> **TASK SET**:
1. Which two VSCode extensions does the environment setup guide say to install?
2. Retype the stretch of the environment setup guide from "Environment Setup" through "up the environment.".

Environment Setup

Install VSCode

Download and install this fantastic editor

Install Extensions:

  • Python
  • Jupyter

Install Python Environment with uv

We’ll use uv as a modern, fast Python package manager along with the provided pyproject.toml file to set up the environment.

Install uv

Install uv by running the following command in your terminal:

curl -LsSf https://astral.sh/uv/install.sh | sh

After installation, restart your terminal or run:

source $HOME/.local/bin/env

Create Virtual Environment and Install Dependencies

Download the pyproject.toml to finish configuration

# Download the toml file
wget https://rhit-csse.github.io/CSSE490_DRL/pyproject.toml

# Activate the virtual environment
source .venv/bin/activate

Install the project dependencies from pyproject.toml:

# Install base dependencies
uv pip install -e .

> **LISTED RECORDS**:
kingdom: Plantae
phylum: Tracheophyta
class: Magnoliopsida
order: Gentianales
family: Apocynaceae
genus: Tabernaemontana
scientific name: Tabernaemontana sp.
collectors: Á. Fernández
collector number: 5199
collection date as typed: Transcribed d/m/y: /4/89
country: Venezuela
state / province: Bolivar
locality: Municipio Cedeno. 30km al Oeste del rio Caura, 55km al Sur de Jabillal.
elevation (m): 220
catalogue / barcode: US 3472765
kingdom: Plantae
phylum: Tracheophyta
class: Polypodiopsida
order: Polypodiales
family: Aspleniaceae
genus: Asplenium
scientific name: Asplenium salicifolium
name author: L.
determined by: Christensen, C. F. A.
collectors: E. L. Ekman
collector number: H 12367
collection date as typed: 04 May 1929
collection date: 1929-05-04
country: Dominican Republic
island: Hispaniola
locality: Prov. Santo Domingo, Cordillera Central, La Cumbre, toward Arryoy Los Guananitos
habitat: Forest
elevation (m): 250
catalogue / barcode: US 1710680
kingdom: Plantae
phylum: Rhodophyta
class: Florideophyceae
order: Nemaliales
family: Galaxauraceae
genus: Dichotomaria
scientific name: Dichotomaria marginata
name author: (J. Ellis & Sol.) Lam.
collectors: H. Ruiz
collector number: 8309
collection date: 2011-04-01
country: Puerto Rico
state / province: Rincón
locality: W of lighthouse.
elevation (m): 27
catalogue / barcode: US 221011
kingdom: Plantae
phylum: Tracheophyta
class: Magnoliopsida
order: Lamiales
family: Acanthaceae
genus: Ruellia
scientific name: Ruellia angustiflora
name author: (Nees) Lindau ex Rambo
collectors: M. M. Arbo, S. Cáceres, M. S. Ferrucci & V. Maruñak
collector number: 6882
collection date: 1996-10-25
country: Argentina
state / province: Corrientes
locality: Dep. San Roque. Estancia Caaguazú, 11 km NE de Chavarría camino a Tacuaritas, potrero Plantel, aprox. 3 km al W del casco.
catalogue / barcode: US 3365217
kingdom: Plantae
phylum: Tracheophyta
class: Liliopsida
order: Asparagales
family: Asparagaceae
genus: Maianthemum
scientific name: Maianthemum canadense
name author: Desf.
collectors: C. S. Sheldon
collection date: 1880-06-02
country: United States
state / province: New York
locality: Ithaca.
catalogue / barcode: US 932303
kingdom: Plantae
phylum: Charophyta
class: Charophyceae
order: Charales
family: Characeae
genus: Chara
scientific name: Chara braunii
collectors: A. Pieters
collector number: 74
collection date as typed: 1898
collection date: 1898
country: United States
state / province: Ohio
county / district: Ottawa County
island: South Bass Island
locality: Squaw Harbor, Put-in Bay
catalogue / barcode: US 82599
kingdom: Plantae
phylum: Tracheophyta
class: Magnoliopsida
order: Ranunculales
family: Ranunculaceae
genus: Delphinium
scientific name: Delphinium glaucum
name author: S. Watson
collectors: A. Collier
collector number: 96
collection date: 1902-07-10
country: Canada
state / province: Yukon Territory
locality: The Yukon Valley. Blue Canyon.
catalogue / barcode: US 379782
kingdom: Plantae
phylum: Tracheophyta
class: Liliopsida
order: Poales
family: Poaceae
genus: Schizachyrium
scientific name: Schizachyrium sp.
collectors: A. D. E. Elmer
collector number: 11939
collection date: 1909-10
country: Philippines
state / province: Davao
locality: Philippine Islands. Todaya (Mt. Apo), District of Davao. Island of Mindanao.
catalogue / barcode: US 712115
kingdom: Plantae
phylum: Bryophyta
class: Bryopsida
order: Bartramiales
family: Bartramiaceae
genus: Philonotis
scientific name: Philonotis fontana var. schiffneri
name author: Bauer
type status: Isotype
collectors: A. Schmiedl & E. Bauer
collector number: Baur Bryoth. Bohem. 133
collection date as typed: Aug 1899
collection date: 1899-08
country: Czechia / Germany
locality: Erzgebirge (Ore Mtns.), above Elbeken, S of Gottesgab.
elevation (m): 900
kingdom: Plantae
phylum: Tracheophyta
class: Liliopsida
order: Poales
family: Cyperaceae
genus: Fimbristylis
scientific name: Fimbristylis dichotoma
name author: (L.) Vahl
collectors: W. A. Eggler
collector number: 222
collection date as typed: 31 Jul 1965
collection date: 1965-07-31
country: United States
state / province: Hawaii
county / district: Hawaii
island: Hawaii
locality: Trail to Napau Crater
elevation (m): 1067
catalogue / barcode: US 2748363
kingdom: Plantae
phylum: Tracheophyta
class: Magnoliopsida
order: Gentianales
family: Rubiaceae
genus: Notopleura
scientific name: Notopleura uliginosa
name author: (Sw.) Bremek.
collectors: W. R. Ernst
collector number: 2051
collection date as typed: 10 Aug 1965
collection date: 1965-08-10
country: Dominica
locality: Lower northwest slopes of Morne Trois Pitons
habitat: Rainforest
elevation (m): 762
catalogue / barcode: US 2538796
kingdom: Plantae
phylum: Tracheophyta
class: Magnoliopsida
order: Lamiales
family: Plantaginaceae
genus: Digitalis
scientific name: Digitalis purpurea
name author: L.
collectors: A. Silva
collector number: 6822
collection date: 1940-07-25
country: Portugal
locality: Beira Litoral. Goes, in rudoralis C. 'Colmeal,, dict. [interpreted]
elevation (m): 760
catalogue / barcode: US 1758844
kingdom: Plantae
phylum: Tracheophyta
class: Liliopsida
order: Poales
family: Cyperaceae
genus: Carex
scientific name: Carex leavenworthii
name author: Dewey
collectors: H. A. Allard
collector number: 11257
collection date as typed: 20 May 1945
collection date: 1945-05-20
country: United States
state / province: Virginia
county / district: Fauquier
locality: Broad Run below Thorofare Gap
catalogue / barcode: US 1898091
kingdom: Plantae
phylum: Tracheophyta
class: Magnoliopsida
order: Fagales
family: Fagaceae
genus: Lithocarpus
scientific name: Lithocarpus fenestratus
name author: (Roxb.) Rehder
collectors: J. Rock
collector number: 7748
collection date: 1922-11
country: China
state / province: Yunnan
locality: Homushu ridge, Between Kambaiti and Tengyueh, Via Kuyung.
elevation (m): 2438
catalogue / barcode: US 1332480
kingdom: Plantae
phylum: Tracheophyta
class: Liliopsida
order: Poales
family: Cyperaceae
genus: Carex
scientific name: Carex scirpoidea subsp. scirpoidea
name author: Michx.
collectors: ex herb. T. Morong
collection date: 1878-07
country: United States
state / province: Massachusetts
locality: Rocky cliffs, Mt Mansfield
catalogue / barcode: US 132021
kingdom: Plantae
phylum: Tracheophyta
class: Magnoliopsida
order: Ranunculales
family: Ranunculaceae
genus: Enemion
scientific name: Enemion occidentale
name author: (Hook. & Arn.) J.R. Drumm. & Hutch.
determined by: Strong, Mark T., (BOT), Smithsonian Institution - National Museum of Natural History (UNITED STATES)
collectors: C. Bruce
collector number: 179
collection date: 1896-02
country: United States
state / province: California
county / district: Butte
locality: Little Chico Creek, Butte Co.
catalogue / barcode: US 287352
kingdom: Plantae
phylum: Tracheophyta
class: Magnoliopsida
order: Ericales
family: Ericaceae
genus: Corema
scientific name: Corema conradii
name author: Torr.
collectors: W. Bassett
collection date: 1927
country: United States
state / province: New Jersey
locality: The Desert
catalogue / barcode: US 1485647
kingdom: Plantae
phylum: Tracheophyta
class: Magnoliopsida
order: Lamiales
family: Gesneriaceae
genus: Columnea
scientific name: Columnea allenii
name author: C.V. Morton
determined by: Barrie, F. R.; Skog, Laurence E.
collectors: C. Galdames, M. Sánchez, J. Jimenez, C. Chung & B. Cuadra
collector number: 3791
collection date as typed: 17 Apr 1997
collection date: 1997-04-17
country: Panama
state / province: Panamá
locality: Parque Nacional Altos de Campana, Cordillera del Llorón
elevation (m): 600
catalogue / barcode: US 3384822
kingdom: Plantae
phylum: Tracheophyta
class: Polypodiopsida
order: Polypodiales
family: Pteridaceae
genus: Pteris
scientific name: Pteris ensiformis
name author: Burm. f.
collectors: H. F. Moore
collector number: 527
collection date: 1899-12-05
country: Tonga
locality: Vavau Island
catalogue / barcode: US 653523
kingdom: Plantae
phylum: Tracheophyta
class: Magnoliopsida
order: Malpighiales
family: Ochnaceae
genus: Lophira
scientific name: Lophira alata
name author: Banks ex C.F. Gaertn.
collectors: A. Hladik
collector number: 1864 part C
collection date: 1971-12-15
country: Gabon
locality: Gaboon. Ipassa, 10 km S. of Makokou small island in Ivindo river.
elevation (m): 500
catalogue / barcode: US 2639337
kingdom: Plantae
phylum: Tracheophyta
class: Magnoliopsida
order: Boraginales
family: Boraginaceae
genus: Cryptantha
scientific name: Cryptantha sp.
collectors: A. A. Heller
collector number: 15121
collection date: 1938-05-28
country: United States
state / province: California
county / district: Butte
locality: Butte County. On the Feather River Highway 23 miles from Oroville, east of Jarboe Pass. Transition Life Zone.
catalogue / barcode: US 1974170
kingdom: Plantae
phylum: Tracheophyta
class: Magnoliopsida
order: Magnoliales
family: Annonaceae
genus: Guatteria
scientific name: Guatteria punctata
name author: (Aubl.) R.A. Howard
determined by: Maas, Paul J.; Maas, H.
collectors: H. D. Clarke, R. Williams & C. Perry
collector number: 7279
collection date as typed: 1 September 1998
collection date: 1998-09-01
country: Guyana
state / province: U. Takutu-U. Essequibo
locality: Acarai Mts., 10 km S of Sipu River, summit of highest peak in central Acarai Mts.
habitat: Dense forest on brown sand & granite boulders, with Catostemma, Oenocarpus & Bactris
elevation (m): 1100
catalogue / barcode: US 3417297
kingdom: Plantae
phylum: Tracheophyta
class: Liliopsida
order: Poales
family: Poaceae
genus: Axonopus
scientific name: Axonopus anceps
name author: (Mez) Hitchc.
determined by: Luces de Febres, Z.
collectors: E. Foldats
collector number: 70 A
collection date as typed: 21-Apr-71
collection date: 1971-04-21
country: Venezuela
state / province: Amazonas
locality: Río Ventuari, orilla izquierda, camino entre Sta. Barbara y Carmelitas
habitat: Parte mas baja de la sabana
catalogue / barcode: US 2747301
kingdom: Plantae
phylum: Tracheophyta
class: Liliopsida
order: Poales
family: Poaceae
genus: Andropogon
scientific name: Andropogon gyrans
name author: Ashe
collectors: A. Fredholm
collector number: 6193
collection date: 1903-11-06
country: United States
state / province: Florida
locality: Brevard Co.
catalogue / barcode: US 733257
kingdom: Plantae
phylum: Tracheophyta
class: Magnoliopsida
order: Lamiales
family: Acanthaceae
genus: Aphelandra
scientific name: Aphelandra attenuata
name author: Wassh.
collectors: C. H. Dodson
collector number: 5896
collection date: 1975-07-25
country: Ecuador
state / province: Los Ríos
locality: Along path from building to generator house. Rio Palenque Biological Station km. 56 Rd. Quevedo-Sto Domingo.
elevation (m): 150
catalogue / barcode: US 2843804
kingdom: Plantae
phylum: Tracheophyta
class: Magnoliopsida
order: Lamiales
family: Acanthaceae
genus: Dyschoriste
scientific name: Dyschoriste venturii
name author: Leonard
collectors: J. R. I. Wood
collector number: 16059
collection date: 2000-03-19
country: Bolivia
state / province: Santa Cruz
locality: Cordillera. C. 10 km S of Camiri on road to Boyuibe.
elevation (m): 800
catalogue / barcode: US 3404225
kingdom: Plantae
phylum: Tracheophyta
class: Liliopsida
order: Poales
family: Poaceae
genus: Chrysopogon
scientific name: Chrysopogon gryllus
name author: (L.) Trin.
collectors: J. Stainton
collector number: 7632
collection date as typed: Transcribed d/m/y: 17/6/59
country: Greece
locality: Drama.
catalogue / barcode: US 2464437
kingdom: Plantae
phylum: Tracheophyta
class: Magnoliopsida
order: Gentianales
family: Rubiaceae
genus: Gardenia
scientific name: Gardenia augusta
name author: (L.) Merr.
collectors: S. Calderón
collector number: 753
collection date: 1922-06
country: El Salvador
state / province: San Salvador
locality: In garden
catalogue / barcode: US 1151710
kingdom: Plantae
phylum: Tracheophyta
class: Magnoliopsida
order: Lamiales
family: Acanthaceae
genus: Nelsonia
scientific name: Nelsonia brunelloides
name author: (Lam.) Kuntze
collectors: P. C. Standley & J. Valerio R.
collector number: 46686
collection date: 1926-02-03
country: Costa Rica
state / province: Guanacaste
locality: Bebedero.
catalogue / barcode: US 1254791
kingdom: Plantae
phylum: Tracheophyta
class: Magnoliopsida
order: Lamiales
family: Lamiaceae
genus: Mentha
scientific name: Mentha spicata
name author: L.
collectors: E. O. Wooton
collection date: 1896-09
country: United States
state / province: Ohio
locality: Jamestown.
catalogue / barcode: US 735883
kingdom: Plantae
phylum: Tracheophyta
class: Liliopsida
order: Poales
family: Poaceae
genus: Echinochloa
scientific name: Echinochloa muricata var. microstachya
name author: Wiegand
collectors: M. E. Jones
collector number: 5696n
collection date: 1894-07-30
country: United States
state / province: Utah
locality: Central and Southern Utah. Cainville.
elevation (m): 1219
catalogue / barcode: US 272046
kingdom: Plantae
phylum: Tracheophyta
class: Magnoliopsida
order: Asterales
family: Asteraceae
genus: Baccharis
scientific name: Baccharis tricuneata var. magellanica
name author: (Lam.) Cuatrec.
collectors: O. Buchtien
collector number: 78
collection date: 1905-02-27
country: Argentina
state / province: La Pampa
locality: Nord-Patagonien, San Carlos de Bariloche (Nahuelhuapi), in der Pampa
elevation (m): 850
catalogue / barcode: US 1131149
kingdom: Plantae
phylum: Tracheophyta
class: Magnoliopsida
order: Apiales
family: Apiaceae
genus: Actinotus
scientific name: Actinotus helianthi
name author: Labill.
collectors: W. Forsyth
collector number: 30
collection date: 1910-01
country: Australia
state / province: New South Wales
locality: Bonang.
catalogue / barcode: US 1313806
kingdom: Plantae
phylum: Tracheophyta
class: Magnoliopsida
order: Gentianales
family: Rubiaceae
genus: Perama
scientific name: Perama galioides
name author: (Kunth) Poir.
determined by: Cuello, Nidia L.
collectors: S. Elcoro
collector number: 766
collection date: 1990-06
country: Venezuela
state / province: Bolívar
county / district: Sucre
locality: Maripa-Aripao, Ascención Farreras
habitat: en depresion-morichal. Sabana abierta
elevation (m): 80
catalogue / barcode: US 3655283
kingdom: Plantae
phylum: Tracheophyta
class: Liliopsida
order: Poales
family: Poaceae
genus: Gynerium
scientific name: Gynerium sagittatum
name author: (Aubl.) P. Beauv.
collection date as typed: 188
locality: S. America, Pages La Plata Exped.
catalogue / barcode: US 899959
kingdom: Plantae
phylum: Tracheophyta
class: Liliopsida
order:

> **RESULTS FOR THE EXERCISE**:
1. Python and Jupyter.

2.
Environment Setup

Install VSCode

Download and install this fantastic editor

Install Extensions:

  • Python
  • Jupyter

Install Python Environment with uv

We’ll use uv as a modern, fast Python package manager along with the provided pyproject.toml file to set up the environment.